When one considers a Lorentz transformation between two frames $S$ and $S'$, such that the coordinates in $S$ are given by $x^{\mu}$ and the coordinates in $S'$ are given by $x'^{\mu}$, with the two related by $$x'^{\mu}=\Lambda^{\mu}_{\;\;\nu}x^{\nu}$$ then a scalar field $\phi (x)$ relative to $S$ transforms as $$\phi '(x')=\phi (x)\qquad\text{or}\qquad\phi '(x)=\phi (\Lambda^{-1}x)$$ where $\phi '(x')$ is the form of the scalar field relative to the frame $S'$. Clearly, as it is a scalar it is a Lorentz invariant quantity.
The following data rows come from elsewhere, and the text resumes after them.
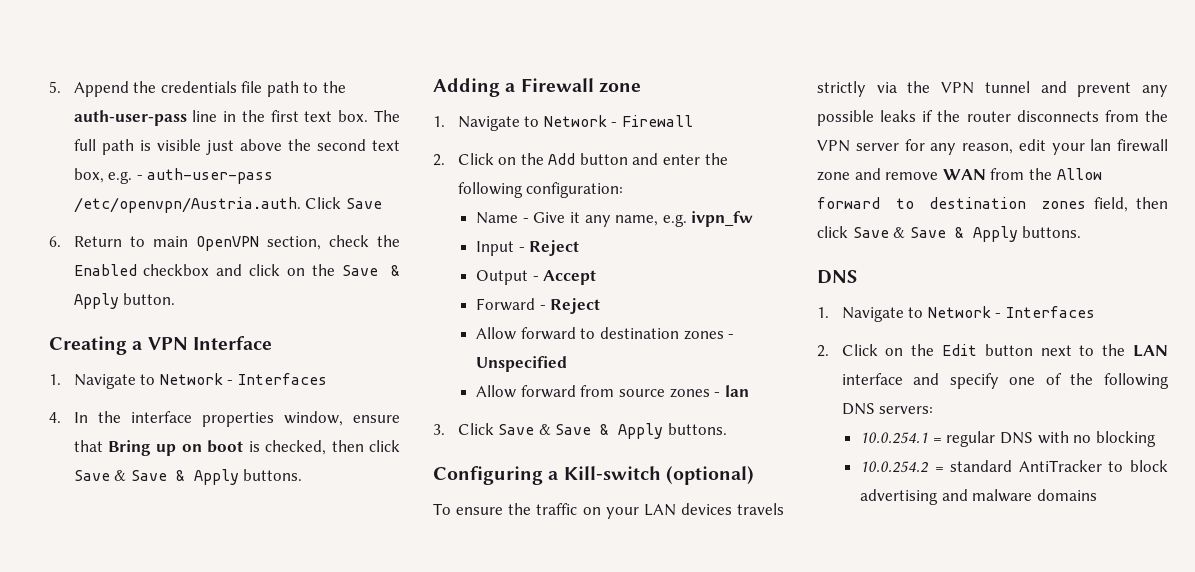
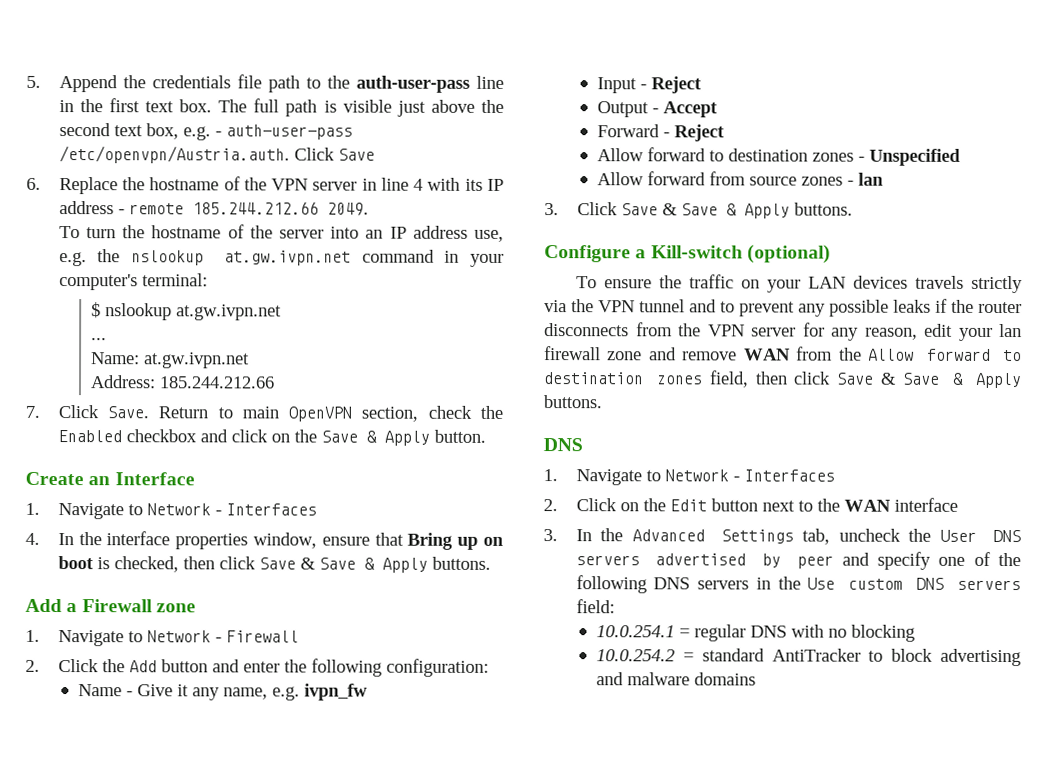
(61, 241) none -> [58,176,505,195] [58,201,369,216] [58,224,505,242] [58,249,504,267] [58,273,208,291] [91,302,283,321] [91,337,108,341] [91,352,251,369] [90,375,276,389] [25,405,150,419] Replace the hostname of the VPN server in line 4 with its IP address - remote 185.244.212.66 2049. // To turn the hostname of the server into an IP address use, e.g. the nslookup at.gw.ivpn.net command in your computer's terminal: // $ nslookup at.gw.ivpn.net // ... // Name: at.gw.ivpn.net // Address: 185.244.212.66 // 7. Click Save.
[49,336,188,355] Creating a VPN -> [25,471,111,486] Create an
[433,78,500,97] Adding -> [25,598,62,613] Add
[498,157,517,165] on -> (99, 666) none
[433,466,543,485] Configuring -> [544,245,631,263] Configure
(1067, 87) none -> [720,301,735,313] to
[1133,345,1168,357] [841,373,903,385] LAN interface -> [843,497,958,512] [543,528,1022,545] [575,553,834,569] WAN interface // 3. In the Advanced Settings tab, uncheck the User DNS servers advertised by peer
[879,406,934,414] servers: -> [697,576,1021,591] [575,599,615,614] servers in the Use custom DNS servers field:

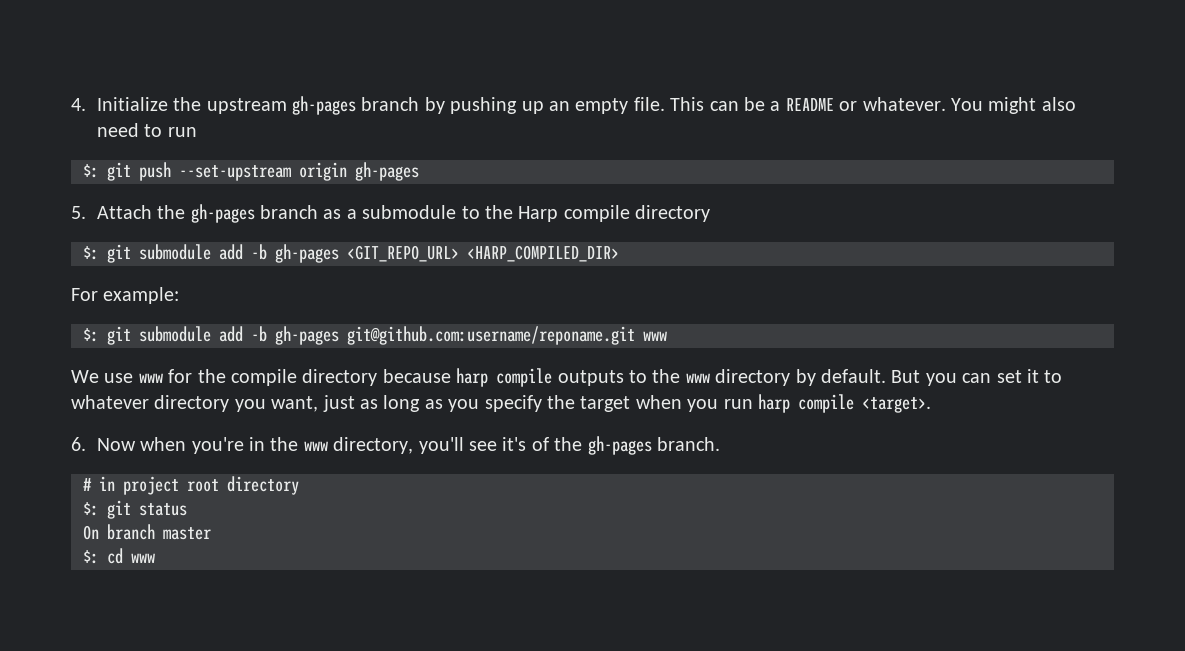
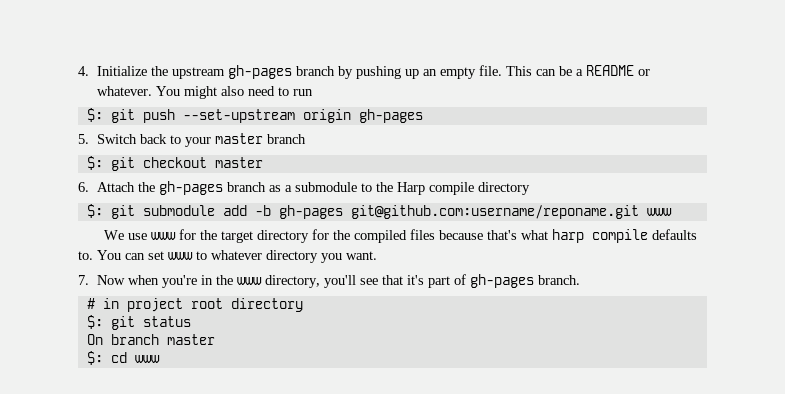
(86, 212) none -> [96,133,306,147] [86,156,263,171] [78,182,89,192] Switch back to your master branch // $: git checkout master // 6.
[83,244,619,263] [71,287,180,304] // $: git submodule add -b gh-pages <GIT_REPO_URL> <HARP_COMPILED_DIR> // For example: -> (530, 188) none
[231,368,957,387] compile directory because harp compile outputs to the www directory by default. But you -> [220,229,697,243] [78,250,121,260] target directory for the compiled files because that's what harp compile defaults to. You
[1026,369,1039,383] it -> [168,252,193,260] www
[271,394,931,413] [71,437,86,451] want, just as long as you specify the target when you run harp compile <target>. // 6. -> [346,251,377,260] [78,275,89,285] want. // 7.
[502,437,583,451] it's of the -> [381,274,466,288] that it's part of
My question (albeit a simple one, so apologies for that) is, when we transform the coordinates from those defined in $S$ to those defined in $S'$ (i.e. $x\rightarrow x'$), am I understanding it correctly that the field transforms as $\phi\rightarrow\phi '$, such that it has a different functional form in the two different frames, $S$ and $S'$, but in such a way that when evaluated at a given point $p$, then it has the same value in both frames? (That is, if a point $p$ has coordinates $x^{\mu}$ in $S$ and coordinates $x'^{\mu}$ in $S'$ then $\phi '(x')=\phi (x)$, however, the functional form of $\phi$ will be different to the functional form of $\phi '$)

2. Aug 2, 2015

### Staff: Mentor

Yes, this is how it works. Another way to put it is that the point $p$, physically, is identified by the value of physical quantities there, such as $\phi$; its coordinates may change but the physical values do not.

3. Aug 2, 2015

### "Don't panic!"

Ok great, thanks for confirming this. Is what I put about $\phi$ and $\phi '$ being different functional forms of the scalar field (relative to the two different reference frames $S$ and $S'$ respectively), but having the same numerical value at each point correct?

4. Aug 2, 2015

Yes.

5. Aug 2, 2015

### "Don't panic!"

OK, great. Thanks for your help! ☺